**Requirement 1:** According to the interview excerpt, what did the family never have to pay while living in the house built on the lot?
**Requirement 2:** Reproduce the part of the interview excerpt starting at "Be content with" and ending at "you never had.".

**Passage for review:**

------------------------

What would be your best advice to give to someone young that they would carry throughout their life?
Be content with what you have. Make the best of it and don’t let anything get you down. I remember my dad buying lots of where we were going to live and then build the house on the lot. We never had to pay rent. We just paid taxes. I would never ask for anything. I was happy with what we had. You don’t miss anything that you never had.
After doing this interview on my grandaunt, I have come to realize many things. First of all, I without doubt got a better understanding of her life and how she was able to overcome certain difficulties during the time of the Great Depression. Antonia made it very clear to me how people really had to work hard, not to get what they wanted, but to get what they needed. Naturally, this made me really reflect on the financial conditions of the U.S. today. I truly appreciate just how privileged we are to live in this day and age and have also really come to value what I encompass as an individual. I have always known what a good person my grandaunt is, but after doing this interview, I can in fact say that she is one of the most kindhearted and caring people I have known. She never put herself before anyone and she always helped those around her without hesitation. I really consider her a sort of rare individual that I will always look up to and think about when I feel like I cannot get through a certain difficult time of my own. Her strength, humble, and unselfish character indeed push me to want to carry that same spirit throughout my own life. Overall, I believe that this was a great way to not only learn about someone’s past, but to learn about the history of our country. Stories that are told and the various emotions that are expressed, really give you a sense of what it would have been like to have lived in that period in time. There’s no better way of learning about the history of something or someone than having it told to you straight from the person that experienced that history for themselves.

------------------------

**Provided data:**
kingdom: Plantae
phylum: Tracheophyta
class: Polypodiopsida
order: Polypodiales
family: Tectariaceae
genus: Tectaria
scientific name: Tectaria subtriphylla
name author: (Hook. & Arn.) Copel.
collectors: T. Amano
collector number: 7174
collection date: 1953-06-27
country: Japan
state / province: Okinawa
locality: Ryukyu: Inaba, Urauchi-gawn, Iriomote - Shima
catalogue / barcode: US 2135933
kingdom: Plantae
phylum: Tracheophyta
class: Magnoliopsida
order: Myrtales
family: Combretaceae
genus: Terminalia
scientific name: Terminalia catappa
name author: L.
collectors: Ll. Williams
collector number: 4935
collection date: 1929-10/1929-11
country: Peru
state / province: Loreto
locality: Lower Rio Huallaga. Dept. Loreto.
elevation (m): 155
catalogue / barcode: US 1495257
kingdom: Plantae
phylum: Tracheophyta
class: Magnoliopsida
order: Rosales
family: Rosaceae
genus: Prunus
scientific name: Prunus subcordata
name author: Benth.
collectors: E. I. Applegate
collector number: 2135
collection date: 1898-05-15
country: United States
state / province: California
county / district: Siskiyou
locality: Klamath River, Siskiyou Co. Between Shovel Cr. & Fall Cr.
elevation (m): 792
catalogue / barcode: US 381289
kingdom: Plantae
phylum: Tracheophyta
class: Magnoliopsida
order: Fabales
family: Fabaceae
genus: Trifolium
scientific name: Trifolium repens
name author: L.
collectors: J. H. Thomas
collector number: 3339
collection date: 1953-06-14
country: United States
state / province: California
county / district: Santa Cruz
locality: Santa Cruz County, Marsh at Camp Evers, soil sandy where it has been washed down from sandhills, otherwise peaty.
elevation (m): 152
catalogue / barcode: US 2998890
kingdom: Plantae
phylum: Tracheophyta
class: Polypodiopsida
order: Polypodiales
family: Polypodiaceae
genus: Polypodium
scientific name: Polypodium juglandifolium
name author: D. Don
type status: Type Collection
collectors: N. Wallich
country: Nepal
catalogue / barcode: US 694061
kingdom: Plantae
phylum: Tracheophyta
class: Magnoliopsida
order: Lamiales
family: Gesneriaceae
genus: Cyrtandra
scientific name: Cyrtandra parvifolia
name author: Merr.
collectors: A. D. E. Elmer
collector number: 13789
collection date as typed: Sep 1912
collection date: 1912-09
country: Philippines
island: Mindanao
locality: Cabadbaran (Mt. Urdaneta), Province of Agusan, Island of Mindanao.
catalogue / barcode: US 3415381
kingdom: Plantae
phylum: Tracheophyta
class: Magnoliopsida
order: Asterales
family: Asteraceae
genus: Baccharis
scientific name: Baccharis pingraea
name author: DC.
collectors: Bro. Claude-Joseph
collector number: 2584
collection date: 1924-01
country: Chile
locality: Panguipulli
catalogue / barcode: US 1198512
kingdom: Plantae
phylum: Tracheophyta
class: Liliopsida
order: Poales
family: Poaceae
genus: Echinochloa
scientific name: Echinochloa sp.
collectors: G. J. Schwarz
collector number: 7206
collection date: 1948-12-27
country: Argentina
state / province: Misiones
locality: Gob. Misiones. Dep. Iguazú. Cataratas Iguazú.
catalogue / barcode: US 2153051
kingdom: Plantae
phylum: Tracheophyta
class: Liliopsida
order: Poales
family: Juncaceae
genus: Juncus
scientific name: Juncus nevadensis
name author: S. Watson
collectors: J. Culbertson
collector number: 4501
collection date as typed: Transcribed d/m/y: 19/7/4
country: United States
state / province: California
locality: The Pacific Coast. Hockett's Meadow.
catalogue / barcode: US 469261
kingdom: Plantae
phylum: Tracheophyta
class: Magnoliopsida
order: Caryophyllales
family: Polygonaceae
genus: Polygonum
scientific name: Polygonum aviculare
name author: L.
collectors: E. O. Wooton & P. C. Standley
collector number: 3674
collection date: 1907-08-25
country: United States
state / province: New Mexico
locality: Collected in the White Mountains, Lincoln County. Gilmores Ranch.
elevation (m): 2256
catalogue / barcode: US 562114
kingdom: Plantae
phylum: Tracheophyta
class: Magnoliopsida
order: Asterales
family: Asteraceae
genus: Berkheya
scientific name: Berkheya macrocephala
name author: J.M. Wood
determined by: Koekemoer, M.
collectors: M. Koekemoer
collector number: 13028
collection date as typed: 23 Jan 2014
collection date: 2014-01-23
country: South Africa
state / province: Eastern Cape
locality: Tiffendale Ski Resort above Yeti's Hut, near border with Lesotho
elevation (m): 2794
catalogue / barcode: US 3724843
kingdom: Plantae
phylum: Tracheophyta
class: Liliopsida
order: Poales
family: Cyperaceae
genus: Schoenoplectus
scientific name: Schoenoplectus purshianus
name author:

------------------------

**Written reply 1:** They never had to pay rent; they only paid taxes.

**Written reply 2:**
Be content with what you have. Make the best of it and don’t let anything get you down. I remember my dad buying lots of where we were going to live and then build the house on the lot. We never had to pay rent. We just paid taxes. I would never ask for anything. I was happy with what we had. You don’t miss anything that you never had.